Biomedical Engineering Department, Semnan University, Semnan, Iran.
Biomedical Engineering Department, Semnan University, Semnan, Iran.
J Neurosci Methods. 2020 May 15;338:108686. doi: 10.1016/j.jneumeth.2020.108686. Epub 2020 Mar 12.
BCI systems based on steady-state visual evoked potentials (SSVEP) have formed an immense contribution to practical applications, due to their high recognition accuracy and ease of use. The MLR method has a better frequency recognition accuracy for short-term windows, and the MsetCCA method works more accurately in long-term windows.
The proposed fuzzy ensemble system can analyze the relevant SSVEP signals of each subject from 0.5 to 4 s windows with 0.5 s incremental steps. It is capable of taking decisions to improve the accuracy of SSVEP stimulation frequency recognition using the MLR and MsetCCA methods.
Our fuzzy system provides high-accuracy results for the stimulation frequency recognition in signals with the length of 1 s and more. Specifically, the average accuracy of 2 s windows has improved to 100 percent.

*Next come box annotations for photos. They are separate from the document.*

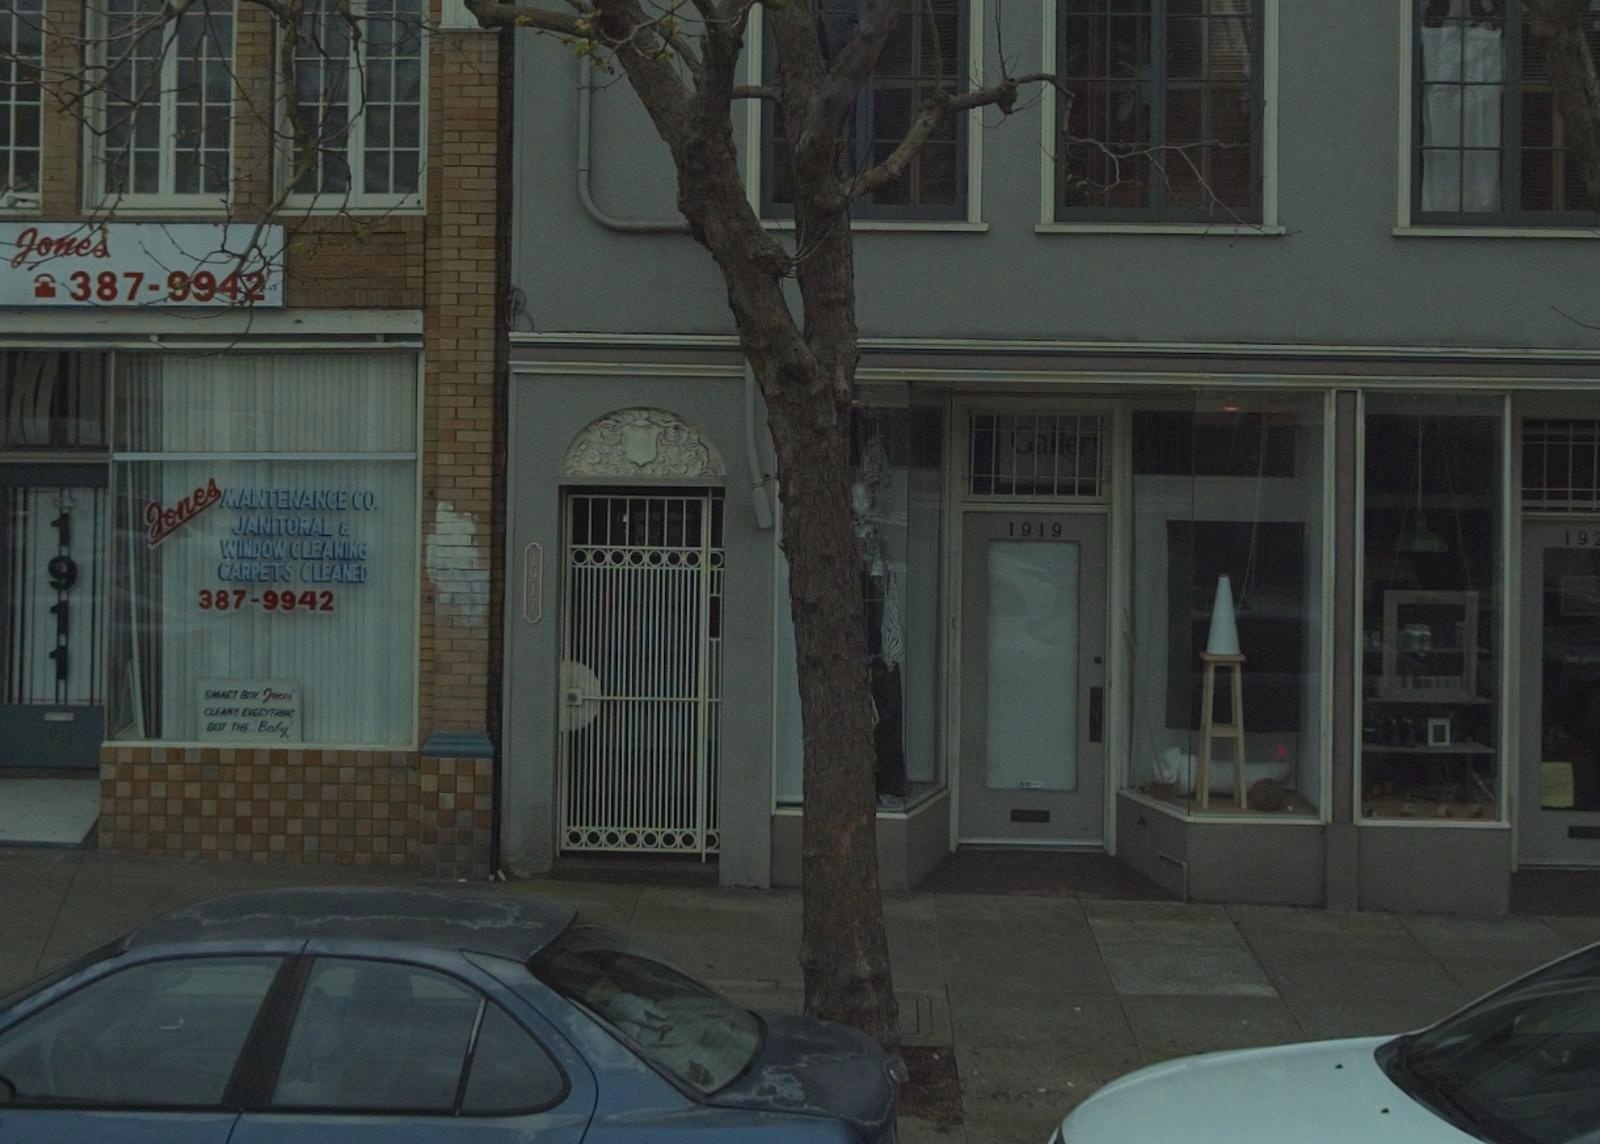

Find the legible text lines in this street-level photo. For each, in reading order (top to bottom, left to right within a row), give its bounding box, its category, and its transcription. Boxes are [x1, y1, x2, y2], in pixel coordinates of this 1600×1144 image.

[8, 226, 111, 270] BusinessName: Jones
[68, 270, 265, 302] None: 387-*942
[141, 475, 221, 545] BusinessName: Jones
[216, 487, 375, 511] BusinessName: MAINTENANCE CO.
[230, 514, 350, 536] None: JANITORAL &
[219, 538, 369, 561] None: WINDOW CLEANING
[1007, 519, 1062, 539] StreetNumber: 1919
[1564, 528, 1589, 548] StreetNumber: 19
[217, 561, 369, 584] None: CARPETS CLEANED
[526, 551, 539, 614] StreetNumber: 1917
[47, 511, 77, 682] StreetNumber: 1911
[198, 589, 335, 612] None: 387-9942
[203, 688, 263, 701] None: SMART BOY
[201, 705, 297, 720] None: CLEANS EVERYTHING
[202, 720, 253, 734] None: BUT THE
[254, 719, 292, 742] None: Baby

The recognition accuracy of the presented system is always better than both MLR and MsetCCA methods.
One of the capabilities of fuzzy systems is that they can use human information and knowledge to build engineering systems. The fuzzy ensemble system can utilize various methods or classifiers simultaneously. The new system has proposed to combine multiple methods using the fuzzy ensemble, which encompasses the benefits of all the subsystems.
基于稳态视觉诱发电位 (SSVEP) 的 BCI 系统由于其识别精度高、使用方便,已经为实际应用做出了巨大贡献。MLR 方法在短期窗口中具有更好的频率识别精度,而 MsetCCA 方法在长期窗口中工作更准确。
所提出的模糊集成系统可以分析每个受试者的相关 SSVEP 信号,窗口长度从 0.5 秒到 4 秒,步长为 0.5 秒。它能够使用 MLR 和 MsetCCA 方法做出决策,以提高 SSVEP 刺激频率识别的准确性。
我们的模糊系统为 1 秒及以上长度的信号提供了高精度的刺激频率识别结果。具体来说,2 秒窗口的平均准确率提高到了 100%。
所提出系统的识别精度始终优于 MLR 和 MsetCCA 方法。
模糊系统的一个能力是它们可以利用人类的信息和知识来构建工程系统。模糊集成系统可以同时使用多种方法或分类器。新系统提出使用模糊集成来组合多种方法,从而包含所有子系统的优点。